To make informed business decisions, a couple of my favorite tools available to management are segmented reporting and the balanced scorecard. A segment is any part or activity of an organization about which a manager seeks cost, revenue, or profit data. This can be represented by a location or business unit at the division or department level. The balanced scorecard concept is a performance management tool tracking the financial measures of an organization and key non-financial measures relating to customers or clients, internal processes, and organizational learning and growth. The “scorecard” can be used to monitor performance. Successful organizations review the balanced score on a recurring (i.e., quarterly) basis.
Business segment reporting breaks out an organization’s financial data whether divisions, subsidiaries, or other business segments. For upper management, business segment reporting is used to evaluate each segment’s income, expenses, assets, liabilities, etc. to gauge performance, profitability, and risk. Reported to shareholders via an annual report, segmented reporting provides a picture of a public company’s performance.
A flexible strategic management tool, for profit and nonprofit organizations can adapt and adopt the balanced scorecard implementing their own variation to meet their strategic purposes. Reported in quartiles, the strategic process helps identify important links between financial performance and the underlying customer, internal process, and organizational metrics. With this approach, executive management can articulate and translate strategic vision into actionable steps to drive performance and success. At its core is strategy. Implemented properly, it goes beyond the singular focus of the annual budget. The process aligns measures, actions, and rewards to execute strategic initiatives and the achievement of strategic objectives. As you can see, the scorecard provides an important lens to relevant stakeholder, internal process and operations, and resource measures.

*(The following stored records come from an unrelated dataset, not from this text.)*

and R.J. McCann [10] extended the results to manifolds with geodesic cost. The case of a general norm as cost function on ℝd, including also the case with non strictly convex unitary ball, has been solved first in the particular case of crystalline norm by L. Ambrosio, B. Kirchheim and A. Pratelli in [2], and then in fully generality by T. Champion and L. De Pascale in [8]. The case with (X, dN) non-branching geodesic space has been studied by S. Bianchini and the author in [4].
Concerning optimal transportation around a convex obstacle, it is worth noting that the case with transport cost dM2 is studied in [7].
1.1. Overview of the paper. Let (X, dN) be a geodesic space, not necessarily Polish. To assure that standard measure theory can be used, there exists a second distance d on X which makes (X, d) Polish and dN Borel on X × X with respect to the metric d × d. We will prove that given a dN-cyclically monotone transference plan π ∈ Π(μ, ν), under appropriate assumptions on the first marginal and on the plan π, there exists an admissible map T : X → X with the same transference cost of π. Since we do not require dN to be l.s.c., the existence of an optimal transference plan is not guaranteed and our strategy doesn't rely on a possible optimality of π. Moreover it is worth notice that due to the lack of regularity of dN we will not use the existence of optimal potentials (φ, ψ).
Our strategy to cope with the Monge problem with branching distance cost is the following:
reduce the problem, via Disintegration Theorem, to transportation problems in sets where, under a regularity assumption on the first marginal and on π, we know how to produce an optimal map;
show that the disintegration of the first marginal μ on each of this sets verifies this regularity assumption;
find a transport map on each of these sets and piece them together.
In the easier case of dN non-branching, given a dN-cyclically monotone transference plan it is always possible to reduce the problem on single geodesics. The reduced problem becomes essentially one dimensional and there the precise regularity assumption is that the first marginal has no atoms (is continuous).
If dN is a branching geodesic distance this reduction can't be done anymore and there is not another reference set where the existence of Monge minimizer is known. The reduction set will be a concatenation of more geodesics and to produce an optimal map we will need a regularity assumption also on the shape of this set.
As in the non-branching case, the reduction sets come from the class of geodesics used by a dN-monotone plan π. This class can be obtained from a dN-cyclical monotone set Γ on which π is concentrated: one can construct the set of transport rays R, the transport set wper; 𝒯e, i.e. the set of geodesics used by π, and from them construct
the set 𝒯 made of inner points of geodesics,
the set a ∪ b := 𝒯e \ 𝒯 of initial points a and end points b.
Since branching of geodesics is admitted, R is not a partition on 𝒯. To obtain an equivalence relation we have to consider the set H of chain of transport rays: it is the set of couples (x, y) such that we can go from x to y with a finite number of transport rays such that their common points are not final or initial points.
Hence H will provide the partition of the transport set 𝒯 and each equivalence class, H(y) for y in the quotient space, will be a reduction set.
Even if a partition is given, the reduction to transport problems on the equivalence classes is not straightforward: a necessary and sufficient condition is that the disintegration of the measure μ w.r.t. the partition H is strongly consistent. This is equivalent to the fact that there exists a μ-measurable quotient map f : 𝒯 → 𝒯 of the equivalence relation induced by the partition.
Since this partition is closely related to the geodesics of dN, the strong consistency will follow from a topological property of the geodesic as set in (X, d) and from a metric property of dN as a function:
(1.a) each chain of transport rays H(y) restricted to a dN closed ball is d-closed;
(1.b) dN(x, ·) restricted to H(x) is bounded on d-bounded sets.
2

As with the budget process, successful organizations treat strategy as a living and breathing process. Segmented reporting paints additional pictures for management enabling them to drill down into areas. The balance scorecard process captures the entire story of for profit and nonprofit organizations. Combining financial and nonfinancial drivers provide a more complete picture of business operations. Both strategic management tools provide useful information to articulate vision and drive performance and outcomes. If you are solely focused on the budget process, you should consider implementing these effective resources.